Но жена уже сама обо всем догадалась. На столе мигом появилась рябиновка, закуски. На столе появилось варенье и печенье, и из буфета были вынуты новые чашки.
— По маленькой за жизнь, — сказал Антипов-отец, подавая Шевякову рюмку.
— Я, ты знаешь, не большой охотник до этого зелья, — сказал Шевяков. — Разве что за сынка выпью, сынка, между прочим, провожаю в военную школу. Разве что за это выпить.
Быстрый взгляд, которым обменялись муж и жена Антиповы, показал, что известие это было для них неожиданным, оно не только удивило их, но даже как будто смутило. В комнате вдруг стало тихо. Антипов сейчас только заметил, что не налил себе вина, и потянулся за бутылкой.
— Михаила? — для ясности переспросил он каким-то хрипловатым голосом.
Шевяков кивнул головой, он не замечал ничего странного в поведении хозяев, был слишком поглощен мыслями о сыне, чтобы почувствовать, какое впечатление на Антиповых произвело его сообщение.
— Да, теперь грамотная молодежь подросла, — резонерски произнес он. — Говорят, отличников будут без экзаменов брать. Вот дело до чего дошло.
Это, пожалуй, было необдуманно сказано. Все поглядели на Константина, он смутился и покраснел.
— Стахановцы, стахановцы везде нужны! — скороговоркой произнес Антипов-отец, несколько принужденно засмеявшись.

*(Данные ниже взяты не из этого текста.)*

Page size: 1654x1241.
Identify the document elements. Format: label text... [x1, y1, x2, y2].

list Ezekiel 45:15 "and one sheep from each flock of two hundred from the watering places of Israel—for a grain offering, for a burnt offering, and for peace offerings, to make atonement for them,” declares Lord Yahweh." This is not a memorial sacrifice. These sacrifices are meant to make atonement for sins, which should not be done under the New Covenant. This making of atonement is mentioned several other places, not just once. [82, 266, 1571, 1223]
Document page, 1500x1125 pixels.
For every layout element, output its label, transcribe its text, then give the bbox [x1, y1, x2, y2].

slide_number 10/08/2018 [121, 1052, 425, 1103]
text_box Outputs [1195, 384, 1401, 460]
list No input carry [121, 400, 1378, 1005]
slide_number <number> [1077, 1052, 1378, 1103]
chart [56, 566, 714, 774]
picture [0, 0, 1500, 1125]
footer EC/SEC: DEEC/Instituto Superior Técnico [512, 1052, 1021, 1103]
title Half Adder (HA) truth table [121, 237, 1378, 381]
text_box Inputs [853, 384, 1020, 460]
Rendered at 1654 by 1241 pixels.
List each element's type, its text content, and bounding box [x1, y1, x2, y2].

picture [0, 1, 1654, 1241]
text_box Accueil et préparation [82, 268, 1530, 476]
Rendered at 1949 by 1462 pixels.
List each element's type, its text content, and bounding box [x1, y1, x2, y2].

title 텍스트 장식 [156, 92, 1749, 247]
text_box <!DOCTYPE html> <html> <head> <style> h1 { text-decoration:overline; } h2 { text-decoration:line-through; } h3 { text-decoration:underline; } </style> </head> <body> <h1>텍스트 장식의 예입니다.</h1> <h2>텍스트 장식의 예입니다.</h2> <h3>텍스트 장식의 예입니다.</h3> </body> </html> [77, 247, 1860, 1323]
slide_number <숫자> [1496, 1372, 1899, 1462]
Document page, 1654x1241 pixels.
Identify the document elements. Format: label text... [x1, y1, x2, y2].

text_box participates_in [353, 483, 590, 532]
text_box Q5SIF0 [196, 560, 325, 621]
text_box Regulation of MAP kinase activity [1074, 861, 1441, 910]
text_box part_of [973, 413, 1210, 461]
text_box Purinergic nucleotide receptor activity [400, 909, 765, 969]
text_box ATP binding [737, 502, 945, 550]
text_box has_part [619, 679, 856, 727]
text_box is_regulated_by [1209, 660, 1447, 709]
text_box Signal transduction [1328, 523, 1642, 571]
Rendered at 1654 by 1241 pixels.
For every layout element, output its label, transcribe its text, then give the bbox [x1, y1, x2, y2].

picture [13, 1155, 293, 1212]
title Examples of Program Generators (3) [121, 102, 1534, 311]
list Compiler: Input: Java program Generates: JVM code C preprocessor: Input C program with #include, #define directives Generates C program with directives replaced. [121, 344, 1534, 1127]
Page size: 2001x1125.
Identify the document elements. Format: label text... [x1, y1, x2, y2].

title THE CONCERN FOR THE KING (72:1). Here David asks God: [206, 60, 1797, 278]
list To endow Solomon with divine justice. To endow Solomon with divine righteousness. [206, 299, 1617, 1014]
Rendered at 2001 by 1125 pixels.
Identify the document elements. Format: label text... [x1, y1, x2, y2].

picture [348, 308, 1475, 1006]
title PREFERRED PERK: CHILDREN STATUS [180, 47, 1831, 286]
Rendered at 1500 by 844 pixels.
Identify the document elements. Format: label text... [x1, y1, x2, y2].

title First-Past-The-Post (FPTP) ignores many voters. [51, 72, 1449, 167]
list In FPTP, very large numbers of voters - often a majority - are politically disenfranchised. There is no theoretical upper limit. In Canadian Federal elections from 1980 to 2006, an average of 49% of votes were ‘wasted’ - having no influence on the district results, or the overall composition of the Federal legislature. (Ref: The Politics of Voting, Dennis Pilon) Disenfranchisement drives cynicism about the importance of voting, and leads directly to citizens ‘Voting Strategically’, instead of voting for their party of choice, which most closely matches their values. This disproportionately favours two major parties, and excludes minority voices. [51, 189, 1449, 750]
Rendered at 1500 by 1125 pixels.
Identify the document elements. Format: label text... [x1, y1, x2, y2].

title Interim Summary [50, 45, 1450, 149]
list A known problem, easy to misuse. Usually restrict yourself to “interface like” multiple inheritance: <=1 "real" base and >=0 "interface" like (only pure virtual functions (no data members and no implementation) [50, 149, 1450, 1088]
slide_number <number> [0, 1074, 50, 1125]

— Стахановцам везде дорога, — кивнул головой Шевяков.
— А потом это новое звание? — спросила Антипова-жена.
— Лейтенант! Военная дорога, — сказал Шевяков. — Теперь в каждой рабочей семье будет свой лейтенант. Подрастают дети. Вон они какие! — кивнул он на сыновей Антипова. — Все лейтенанты.
— Куда там! — махнул рукой Антипов. — Еще сапог сколько износят.
— Как куда? И не увидишь, как нас обгонят. Все лейтенанты!
— Длинная история…
— Костя! — вдруг сказала Антипова-мать, обращаясь к сыну. (Она стала что-то беспокойно вести себя.) — Ты напился чаю, шел бы заниматься в ту комнату, закройся, мы тебе мешать не будем, потише будем разговаривать. Экзамены на носу, — взглянула она на гостя. — Собирается потом в университет на врача.
— Мы ему сейчас полную тишину сделаем, — сказал Шевяков. — Засиделся я у вас. Надо идти. Пришел на десять минут, а просидел полчаса. Жена ругаться будет.